Reading one of the many weekend papers 6 men in London spent 45.000 pounds sterling on wine at a restaurant called Petrus on thursday they drunk 1 montrachet,3 Petrus 46,47,45,and 1 d,yeum 1900 vintage whats been your most memorable wine and food evening I,ve had a few nothing as grand as that . I had chicken and morels with chalon segur or my pissed up chefs dinner with braised lamb shank and 87 clos de val cabernet start thinking ????


----------



## monpetitchoux (Apr 24, 2001)

My most memorable glass of wine was a little over a year ago. Gianfranco Ferre, the famous designer, booked the private dining room for dinner. He bought lots of wine so there was some left. The Sous Chef walked by the pastry station with a glass as I was cleaning up. I was tired and hungry as I hadn't eaten the entire day. He let me take a sip. That first sip was amazing. I instantly felt happy to have gotten up that day. We started talking about how well balanced, velvety and delicious it was. He looked like he wanted it back so I snuck in one more sip before handing it back to him. He must have seen the look of disappointment in my face, so he took one more sip and then gave the glass back to me. I set the glass aside and hurriedly finished cleaning. Then I did something that I am ashamed to admit. I sat on the work table (how unprofessional) and slowly savored the wine. This wine was fantastic. It made me put everything aside just so I would focus my entire attention to it. Despite my hunger, I even put aside the food I was planning to eat. I drank the wine slowly, each sip bringing a new experience in my mouth. As I drank, I was reminded of a poem Catullus (I think) had written about a wonderful wine he was drinking as he sat under a tree. At last, 13 years after translating that poem, I finally understood how a wine could inspire poetry. I practically licked the glass when I finished. It turned out that this glass came from a $150 bottle. It was one of the most sought after wines because not much was made. Knowing this, I felt even luckier to have had a glass. I don't know which wine it was, unfortunately. But I know I couldn't have afforded it anyway.

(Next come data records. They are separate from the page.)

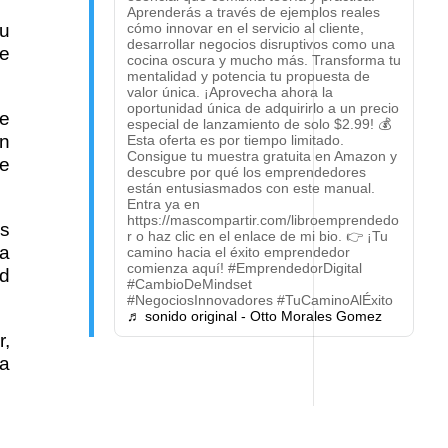
Aprenderás a través de ejemplos reales
cómo innovar en el servicio al cliente,
su
desarrollar negocios disruptivos como una
de
cocina oscura y mucho más. Transforma tu
mentalidad y potencia tu propuesta de
valor única. ¡Aprovecha ahora la
oportunidad única de adquirirlo a un precio
de
especial de lanzamiento de solo $2.99! 💰
on
Esta oferta es por tiempo limitado.
Consigue tu muestra gratuita en Amazon y
de
descubre por qué los emprendedores
están entusiasmados con este manual.
Entra ya en
https://mascompartir.com/libroemprendedo
es
r o haz clic en el enlace de mi bio. 👉 ¡Tu
ra
camino hacia el éxito emprendedor
comienza aquí! #EmprendedorDigital
ad
#CambioDeMindset
#NegociosInnovadores #TuCaminoAlÉxito
♬ sonido original - Otto Morales Gomez
r,
la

[ July 08, 2001: Message edited by: monpetitchoux ]


----------



## shroomgirl (Aug 11, 2000)

Multi course mushroom meal with Grange Grunge Hands down the most incredible wine I've ever had, shrooms were not bad either.


----------



## isa (Apr 4, 2000)

I can recall some meals I'll never forget, either because of the setting or the people I was with. I can remember what I ate at everyone of those meals. 

I can't recall the wines. I am sure I drank white, I don't care for red but I recall more then that. Guess I put more attention on the food.


----------



## fodigger (Jul 2, 2001)

The most incredible wine I've ever had was a 1974 Robert Mondovi Private Reserve Cabernet. It is the wine that I compare all others to since then. The only thing close was a 1986 Silverado Cabernet which was very good just not as complex. Very drinkable. Both of the meals I had with this wines didn't stand up to the wines, although the chocolate terrine w/ the Mondovi is certainly in my top 10 desserts. Maybe it was because it was served w/ the wine


----------